The book is divided into Four Parts. ’Web Studies’; ’Web Life, Arts and Culture’; ’Web Business’, ’Global Web Communities, Politics and Protest’.There are several chapters in each, which were selected from 140 proposals. The structure works well, with issues from web design to commercial futures to web crime to web democracy all getting careful analysis. It is a splendid resource for teaching undergraduate courses; and deserves to be much quoted in postgraduate work and research.

Not only does the book concentrate on the Web rather than the vaguer or larger categories of the virtual, the cyber or the Internet, the different chapters raise theoretical issues by presenting specific case studies.The web and Indian Diaspora; BBC goes Online, artists on the web. I especially liked ’The Teacher Review Debate’ which stimulates thinking about power relations on and off the web. No ungrounded abstract generalities here, no cyberhype, no virtual thinking. What a relief! At last! Hooray! Gripping reading.

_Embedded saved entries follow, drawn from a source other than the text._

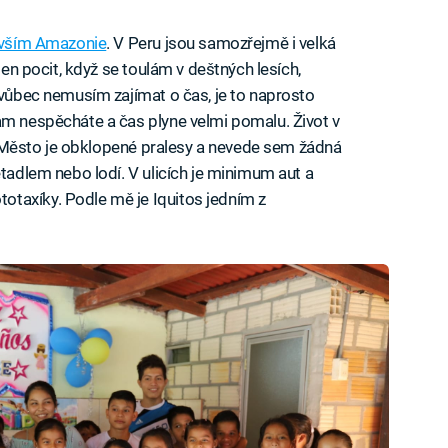
vším Amazonie
. V Peru jsou samozřejmě i velká
 ten pocit, když se toulám v deštných lesích,
 vůbec nemusím zajímat o čas, je to naprosto
am nespěcháte a čas plyne velmi pomalu. Život v
lí. Město je obklopené pralesy a nevede sem žádná
etadlem nebo lodí. V ulicích je minimum aut a
taxíky. Podle mě je Iquitos jedním z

At the end of each chapter is a list of useful websites, so be prepared for an hour or seven of web surfing along with your favourite chapters. The writing styles vary with the authors, and all are polished and approachable.

If you are a media studies or cultural studies academic, if you are a media studies or cultural studies student, or if you use the web; you’ll find plenty to interest you in this book. Passion, fun, fascinating theory and cocking a snook all in the one tome. I liked it a lot, really (and/not virtually).